Supervisor Kim’s Mission Rock Development Plan Conflicts With Giants’ Plan

San Francisco Supervisor Jane Kim introduced an initiative for the November ballot on Tuesday that could change height limits in the new Mission Rock neighborhood and conflict with the San Francisco Giants’ development plans on that same 28-acre lot.

Kim’s initiative, which encompasses Seawall Lot 337, located just south of AT&T Park and McCovey Cove, was announced at the Board of Supervisor’s meeting Tuesday, roughly a month after Larry Baer, the president and chief executive officer of the San Francisco Giants, released a proposal to develop the taxpayer-owned site.

Kim said that the Giants plan to use “city subsidies” to develop the land and that she thinks San Franciscans deserve a better option.

Her plan, called the Public Waterfront Height Increase Ballot Measure, would increase the allowable height on the public land at Seawall Lot 337 to 120 feet, in opposition to the 240-foot limit proposed by the
Giants.

Baer has proposed transforming the parking lots in Mission Bay into a new Mission Rock neighborhood comprised of housing, commercial space and waterfront public parks.

Kim’s office said in a statement Tuesday that the Giants’ proposal “has raised concerns about the lack of affordability and overall cost to the City.”

The supervisor said she wants to make sure that any development in Mission Bay complies with Proposition K affordable housing goals, which require more than 50 percent of the housing be affordable for middle-class households, with at least 33 percent of those units affordable for low and moderate-income households.

The Giants’ proposed development offers only 33 percent affordable housing.

“Giants fans should be able to afford to live in their team’s hometown,” Kim said, explaining that 60 percent of San Franciscans now qualify for affordable housing and that construction of new units should reflect that demand.

Baer, however, said that if the Giants’ plan were fully realized, it would generate about $1 billion in revenue for the city.

The Giants submitted the measure to the City Attorney’s Office and will need to gather 9,702 signatures by July 6 to get it on the November ballot.

Corrine Woods, a San Francisco resident who has lived in a floating home on Mission Creek for 30 years, near the proposed Mission Rock construction site, said she thinks the Giant’s plan is fiscally feasible and would generate much-needed revenue for the Port of San Francisco and that Kim’s plan doesn’t seem “realistic.”

“How do you pay for it?” Woods asked of Kim’s plan.

Woods said that while she originally had hoped that Mission Rock would be returned to 13 acres of wetlands, as time passed she realized it was not financially viable and set her goals on stopping a monolithic wall from emerging on the waterfront.

Woods, who serves on the Port of San Francisco’s Central Waterfront Advisory Group and is the chair of the Mission Bay Citizens Advisory Committee, said the whole point of developing this site is to raise capital funds for the Port of San Francisco which needs to do repairs to the seawall and finger piers as well as do seismic upgrades and make climate change-related investments.

The lower height limit proposed by Kim would “make it a fiscally infeasible project, which means nothing would happen there.
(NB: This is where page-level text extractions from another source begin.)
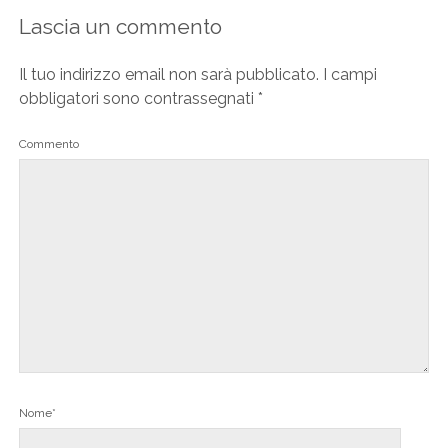
Lascia un commento
Il tuo indirizzo email non sarà pubblicato.
I campi
obbligatori sono contrassegnati
*
Commento
Nome*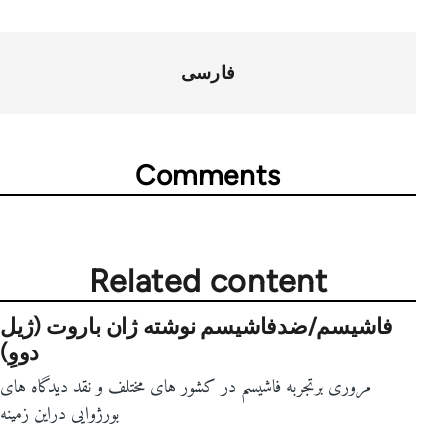
فارسی
Comments
Related content
فاشیسم/ضدفاشیسم نوشته ژان باروت (ژیل
دووِ)
مروری برتجربه فاشیسم در کشور های مختلف و نقد دیدگاه های
بورژوایی دراین زمینه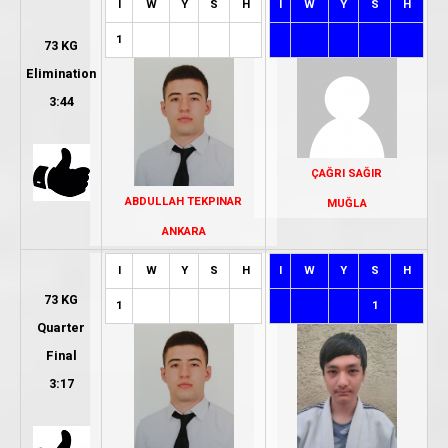
I
W
Y
S
H
I
W
Y
S
H
1
73 KG
Elimination
3:44
ÇAĞRI SAĞIR
ABDULLAH TEKPINAR
MUĞLA
ANKARA
I
W
Y
S
H
I
W
Y
S
H
73 KG
1
1
Quarter
Final
3:17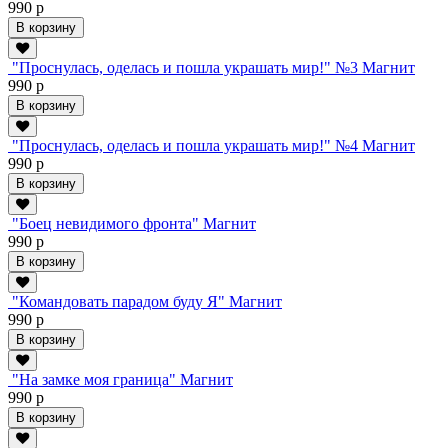
990 р
В корзину
"Проснулась, оделась и пошла украшать мир!" №3 Магнит
990 р
В корзину
"Проснулась, оделась и пошла украшать мир!" №4 Магнит
990 р
В корзину
"Боец невидимого фронта" Магнит
990 р
В корзину
"Командовать парадом буду Я" Магнит
990 р
В корзину
"На замке моя граница" Магнит
990 р
В корзину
It would stay a parking lot,” Woods said today.

Woods said the conflicting projects would most certainly confuse voters and said she wished Kim had come to the Giants or the Port of San Francisco earlier in the process to express her concerns, instead of at the last minute.

Woods said that the city and the port cannot afford to build on Mission Bay without a public-private partnership such as the one proposed by the Giants.

She said if the Giants’ plan is approved in November, the Giants will fund all construction and infrastructure associated with the project and, once completed, hand it over to the city.

Woods said that Mission Bay affordable housing parcels that were previously donated have not been developed due to a lack of funding and that Seawall Lot 337 will have the same fate if developers aren’t able to see an incentive to get involved in the project.